Gilda attempts to reach out for help from a flyer advertising free therapy and ends up at a local Catholic church. Father Jeff assumes that she’s there for the receptionist job, recently made available by a mysterious death. Gilda does not get her therapy, but does get hired at the church. It’s actually convenient because she was searching for a new job.
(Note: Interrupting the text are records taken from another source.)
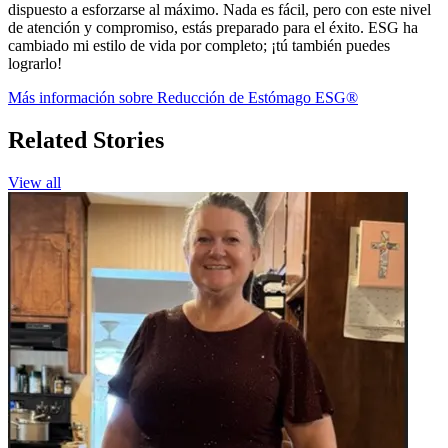
dispuesto a esforzarse al máximo. Nada es fácil, pero con este nivel
de atención y compromiso, estás preparado para el éxito. ESG ha
cambiado mi estilo de vida por completo; ¡tú también puedes
lograrlo!
Más información sobre Reducción de Estómago ESG®
Related Stories
View all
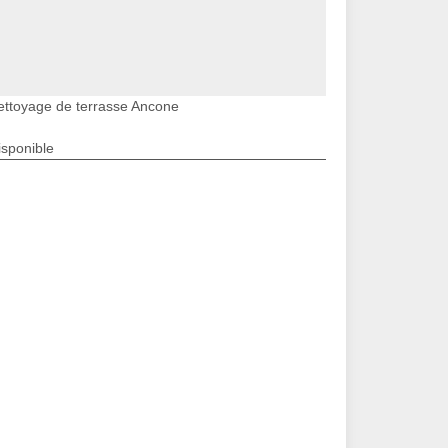
ettoyage de terrasse Ancone
isponible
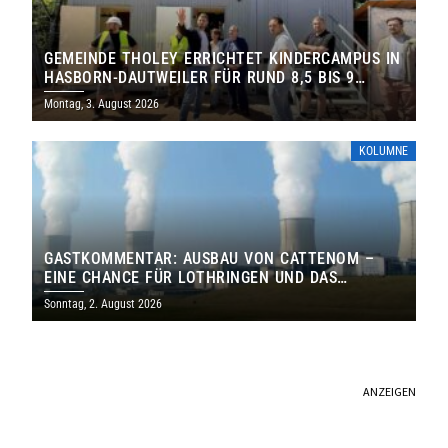
GEMEINDE THOLEY ERRICHTET KINDERCAMPUS IN
HASBORN-DAUTWEILER FÜR RUND 8,5 BIS 9
MILLIONEN EURO
Montag, 3. August 2026
KOLUMNE
GASTKOMMENTAR: AUSBAU VON CATTENOM –
EINE CHANCE FÜR LOTHRINGEN UND DAS
SAARLAND
Sonntag, 2. August 2026
ANZEIGEN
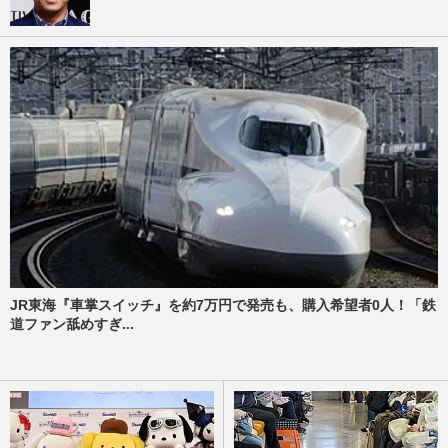
JR東海『車掌スイッチ』を約7万円で発売も、購入希望者0人！「鉄
道ファン舐めすぎ...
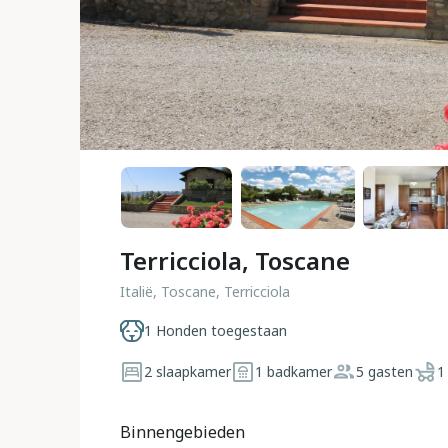
Terricciola, Toscane
Italië, Toscane, Terricciola
1 Honden toegestaan
2 slaapkamer
1 badkamer
5 gasten
1
Binnengebieden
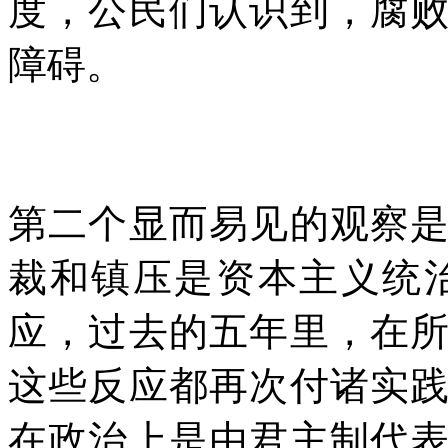
度，公民们认识到，腐
障碍。
第二个显而易见的观察
裁和镇压是资本主义统
应，过去的五年里，在
这些反应都再次付诸实
在政治上是由君主制代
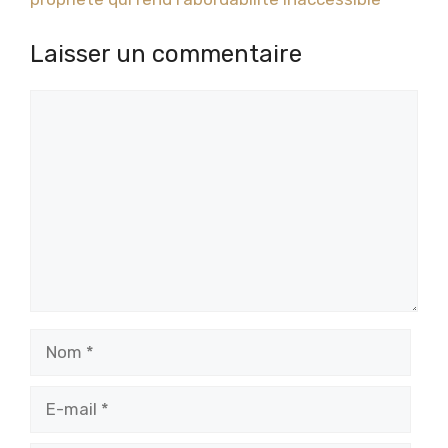
Laisser un commentaire
Commentaire
Nom
E-
mail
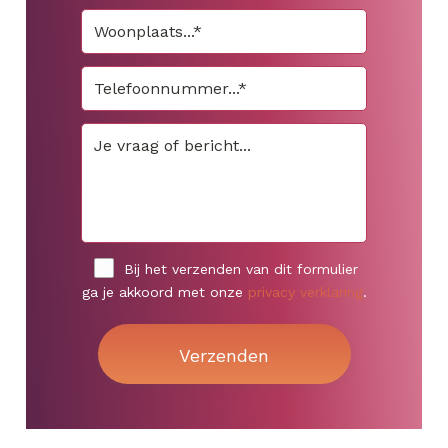
Bij het verzenden van dit formulier
ga je akkoord met onze
privacy verklaring
.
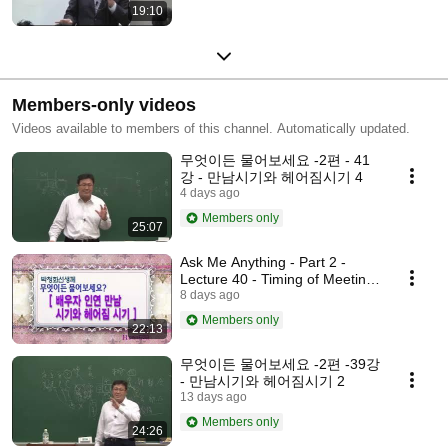
19:10
Members-only videos
Videos available to members of this channel. Automatically updated.
무엇이든 물어보세요 -2편 - 41
강 - 만남시기와 헤어짐시기 4
4 days ago
Members only
25:07
Ask Me Anything - Part 2 -
Lecture 40 - Timing of Meeting
and Parting 3
8 days ago
Members only
22:13
무엇이든 물어보세요 -2편 -39강
- 만남시기와 헤어짐시기 2
13 days ago
Members only
24:26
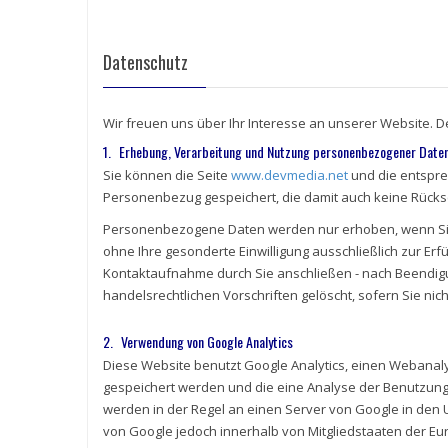
Datenschutz
Wir freuen uns über Ihr Interesse an unserer Website. De
1. Erhebung, Verarbeitung und Nutzung personenbezogener Date
Sie können die Seite
www.devmedia.net
und die entspre
Personenbezug gespeichert, die damit auch keine Rücks
Personenbezogene Daten werden nur erhoben, wenn Sie u
ohne Ihre gesonderte Einwilligung ausschließlich zur Erfü
Kontaktaufnahme durch Sie anschließen - nach Beendigu
handelsrechtlichen Vorschriften gelöscht, sofern Sie nich
2. Verwendung von Google Analytics
Diese Website benutzt Google Analytics, einen Webanalys
gespeichert werden und die eine Analyse der Benutzung
werden in der Regel an einen Server von Google in den U
von Google jedoch innerhalb von Mitgliedstaaten der E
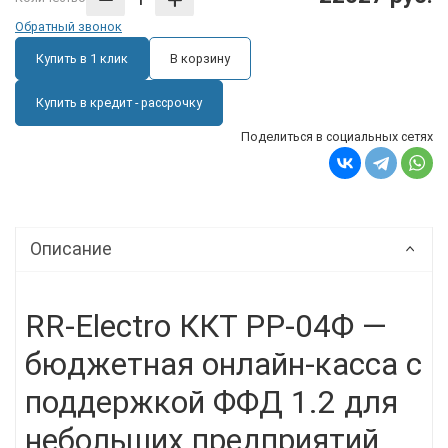
Обратный звонок
Купить в 1 клик
В корзину
Купить в кредит - рассрочку
Поделиться в социальных сетях
Описание
RR-Electro ККТ РР-04Ф —
бюджетная онлайн-касса с
поддержкой ФФД 1.2 для
небольших предприятий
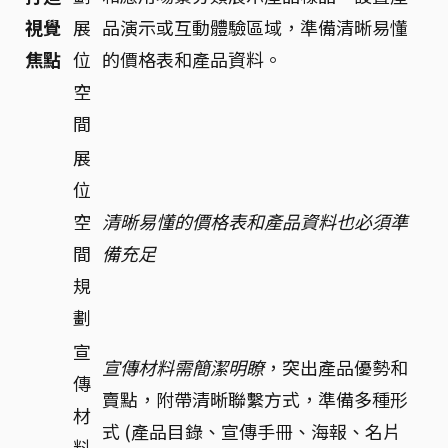
視覺
展
品演示或互動體驗區域，準備清晰易懂
焦點
位
的價格表和產品資料。
空
間
展
位
空
清晰易懂的價格表和產品資料也必須準
間
備充足
規
劃
宣
宣傳材料需簡潔明瞭
，突出產品優勢和
傳
賣點，附帶清晰聯繫方式，準備多種形
材
式 (產品目錄、宣傳手冊、海報、名片
料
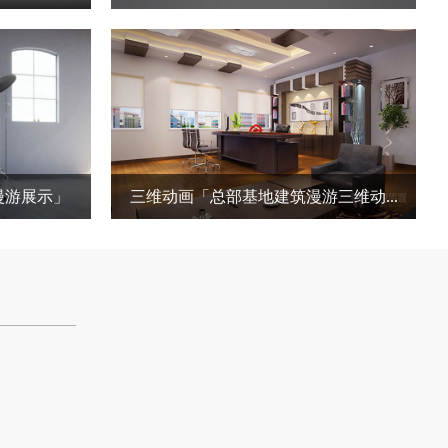
50秒
三维动画 项目时长：1分40秒
漫游展示」
三维动画「总部基地建筑漫游三维动...
分钟
三维动画 项目时长：6分30秒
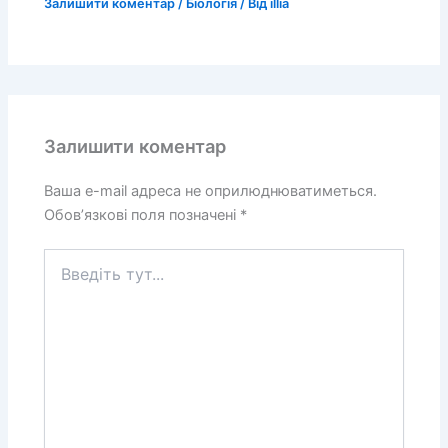
Залишити коментар
/
Біологія
/ Від
illia
Залишити коментар
Ваша e-mail адреса не оприлюднюватиметься.
Обов’язкові поля позначені
*
Введіть
тут...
But ironically, Gilda is an atheist lesbian with no knowledge of Catholic beliefs or traditions. She accepts the job out of obligation, learning mass and other Catholic customs along the way.
Gilda raises many confounding questions about the nature of existence and how much is out of our control in life. Austin shows the reader that these questions never go away, but there are ways to manage the anxiety that comes with them. With her girlfriend Eleanor, Gilda turns her fear and questions about death into awe.
My Favorite Quotations
These are some of my favorite quotations from each of the books I have featured in this piece. I included three from each book that stood out to me the most, though it was difficult because every part of them is amazing.
So, here are some quotations that are sure to hook you:
“The Bell Jar” by Sylvia Plath
“(I felt very still and very empty, the way the eye of a tornado must feel, moving dully along in the middle of the surrounding hullabaloo.)”
“If you expect nothing from somebody you are never disappointed.”
“…wherever I sat–on the deck of a ship or a street café in Paris or Bangkok–I would be sitting under the same glass bell jar, stewing in my own sour air.”
“My Year of Rest and Relaxation” by Ottessa Moshfegh
“Pain is not the only touchstone for growth, I said to myself.”
“Life was fragile and fleeting and one had to be cautious, sure, but I would risk death if it meant I could sleep all day and become a whole new person.”
“For a moment I felt joyful, and then I felt completely exhausted.”
“Everyone in This Room Will Someday Be Dead” by Emily Austin
“I came to the realization that every moment exists in perpetuity regardless of whether it’s remembered. What has happened has happened; it occupies that moment in time forever.”
“It’s strange people don’t like how their bodies look. It’s strange we waste any of our time concerning ourselves with how our skin drapes over our bones or how fat cultivates.”
“I feel simultaneously intensely insignificant and hyperaware of how important everyone is.”